In the entries below, which lines run from the one containing "left shoulder: (115, 104)" to the one containing "right back paw: (568, 410)"? Copy exactly those lines, ends included, and no others.

[[ Provided material open ]]

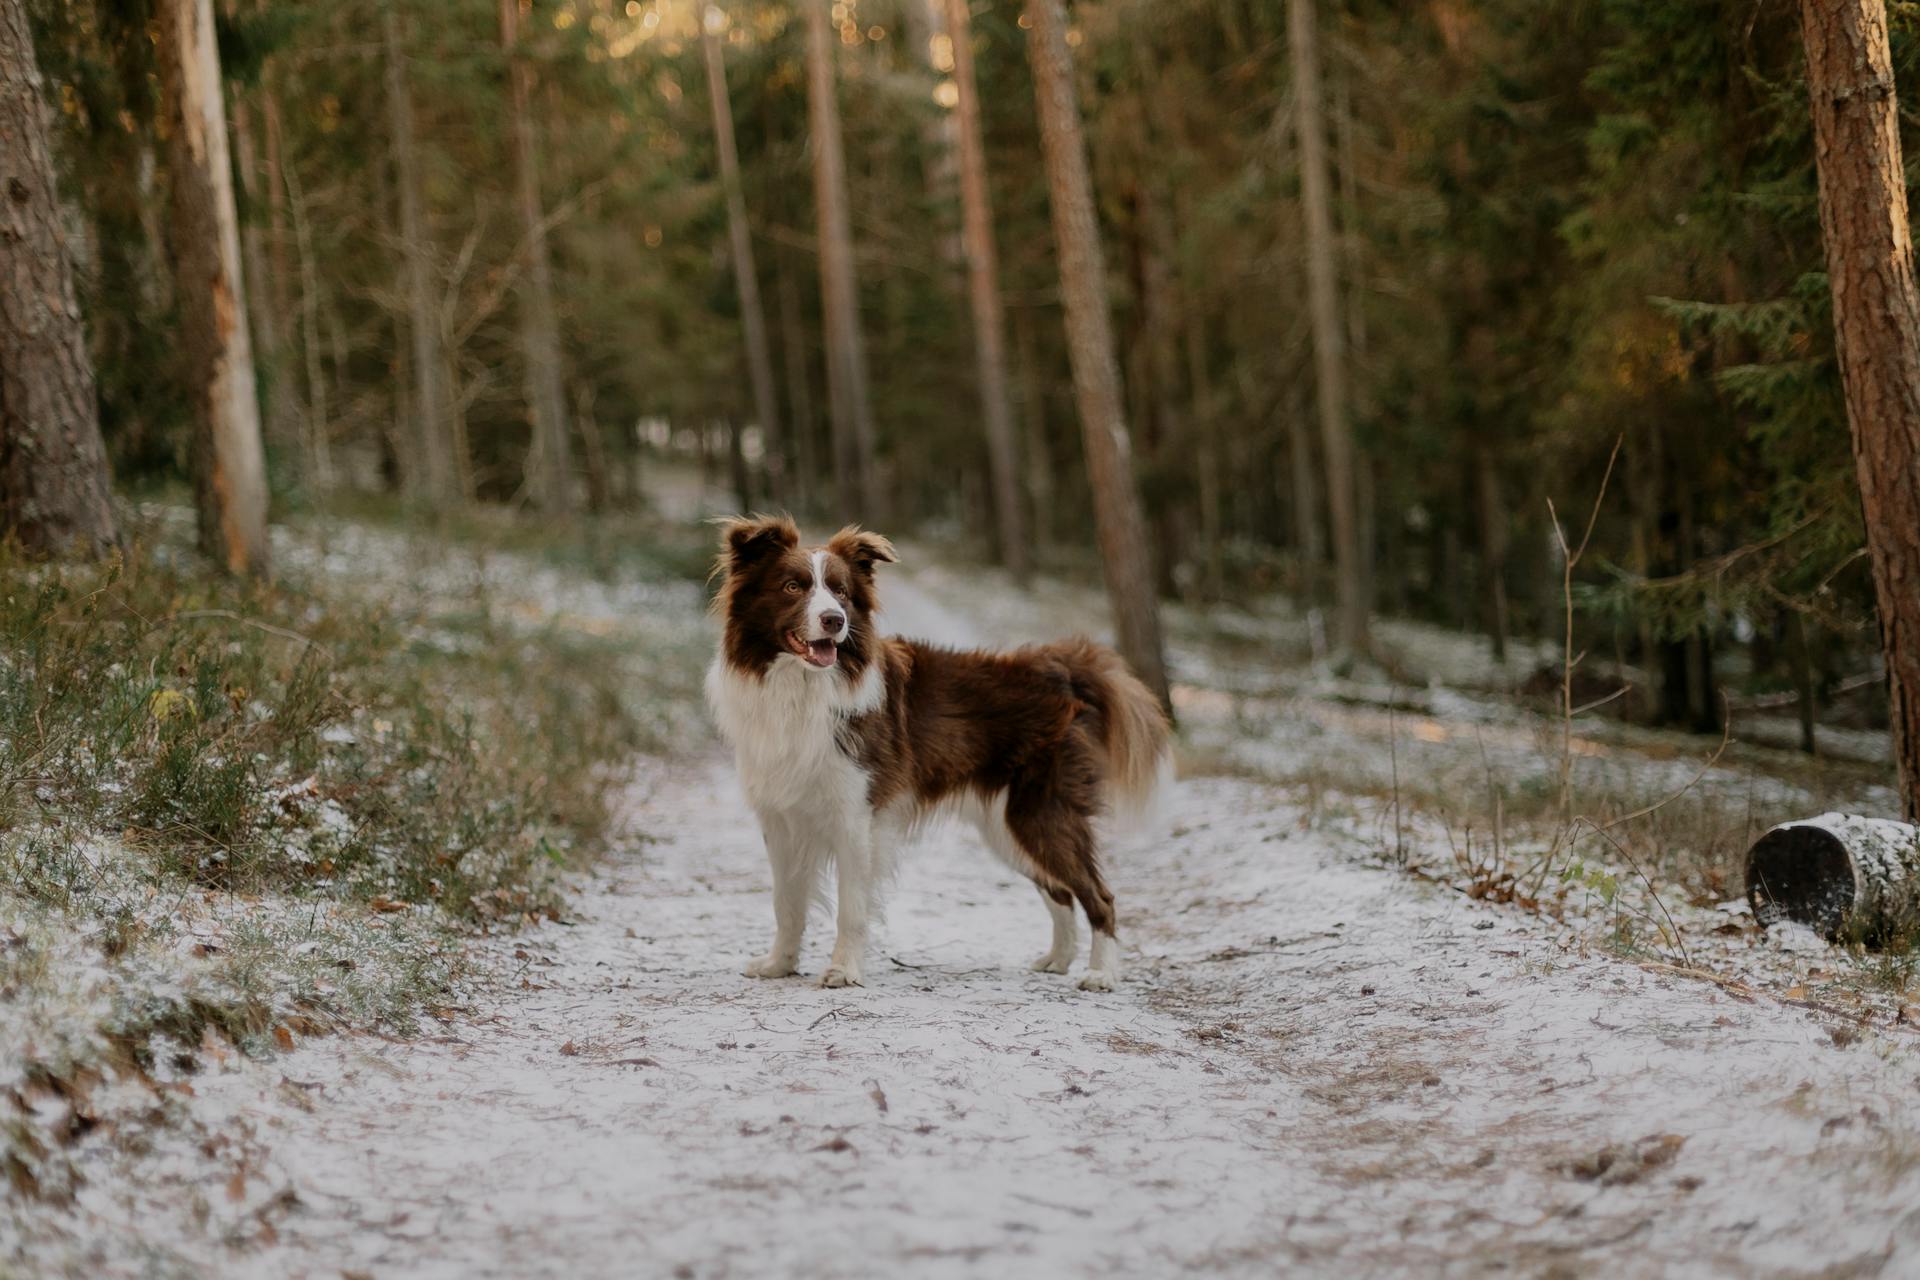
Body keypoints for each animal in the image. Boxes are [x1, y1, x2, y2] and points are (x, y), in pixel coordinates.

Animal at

[[ Provided material closed ]]
[[ Provided material open ]]

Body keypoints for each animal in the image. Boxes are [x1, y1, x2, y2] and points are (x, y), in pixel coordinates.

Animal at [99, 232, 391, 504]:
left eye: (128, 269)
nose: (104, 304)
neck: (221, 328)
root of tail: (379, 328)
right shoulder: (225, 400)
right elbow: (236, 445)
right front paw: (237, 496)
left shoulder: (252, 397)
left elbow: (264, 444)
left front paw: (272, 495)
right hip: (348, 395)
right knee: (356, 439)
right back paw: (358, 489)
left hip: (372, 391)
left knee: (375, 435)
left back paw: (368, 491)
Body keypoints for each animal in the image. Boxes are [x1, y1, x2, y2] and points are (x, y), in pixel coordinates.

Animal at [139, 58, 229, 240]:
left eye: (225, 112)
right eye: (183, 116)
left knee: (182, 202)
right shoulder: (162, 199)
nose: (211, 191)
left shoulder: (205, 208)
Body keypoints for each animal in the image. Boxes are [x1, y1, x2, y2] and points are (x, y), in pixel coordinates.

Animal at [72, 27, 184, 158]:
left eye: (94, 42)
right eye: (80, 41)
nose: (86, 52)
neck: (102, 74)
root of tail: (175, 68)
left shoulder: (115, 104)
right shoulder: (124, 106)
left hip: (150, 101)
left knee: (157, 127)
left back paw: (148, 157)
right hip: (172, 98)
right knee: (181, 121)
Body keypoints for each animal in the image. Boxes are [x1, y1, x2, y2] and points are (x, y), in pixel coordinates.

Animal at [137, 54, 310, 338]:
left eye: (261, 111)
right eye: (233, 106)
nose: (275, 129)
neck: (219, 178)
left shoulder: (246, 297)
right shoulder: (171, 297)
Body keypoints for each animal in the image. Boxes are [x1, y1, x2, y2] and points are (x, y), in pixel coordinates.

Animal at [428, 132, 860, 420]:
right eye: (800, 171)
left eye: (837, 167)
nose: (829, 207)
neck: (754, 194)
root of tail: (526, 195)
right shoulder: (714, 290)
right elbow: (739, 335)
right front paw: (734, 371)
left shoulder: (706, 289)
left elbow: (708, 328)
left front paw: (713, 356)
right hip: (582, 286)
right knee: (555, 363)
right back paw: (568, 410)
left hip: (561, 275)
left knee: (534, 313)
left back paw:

[[ Provided material closed ]]

» Completed exercise:
left shoulder: (115, 104)
right shoulder: (124, 106)
left hip: (150, 101)
left knee: (157, 127)
left back paw: (148, 157)
right hip: (172, 98)
right knee: (181, 121)
Body keypoints for each animal in the image. Boxes are [x1, y1, x2, y2] and points are (x, y), in pixel coordinates.

Animal at [137, 54, 310, 338]:
left eye: (261, 111)
right eye: (233, 106)
nose: (275, 129)
neck: (219, 178)
left shoulder: (246, 297)
right shoulder: (171, 297)
Body keypoints for each animal in the image. Boxes are [x1, y1, x2, y2] and points are (x, y), in pixel coordinates.

Animal at [428, 132, 860, 420]:
right eye: (800, 171)
left eye: (837, 167)
nose: (829, 207)
neck: (754, 194)
root of tail: (526, 195)
right shoulder: (714, 290)
right elbow: (739, 335)
right front paw: (734, 371)
left shoulder: (706, 289)
left elbow: (708, 328)
left front paw: (713, 356)
right hip: (582, 286)
right knee: (555, 363)
right back paw: (568, 410)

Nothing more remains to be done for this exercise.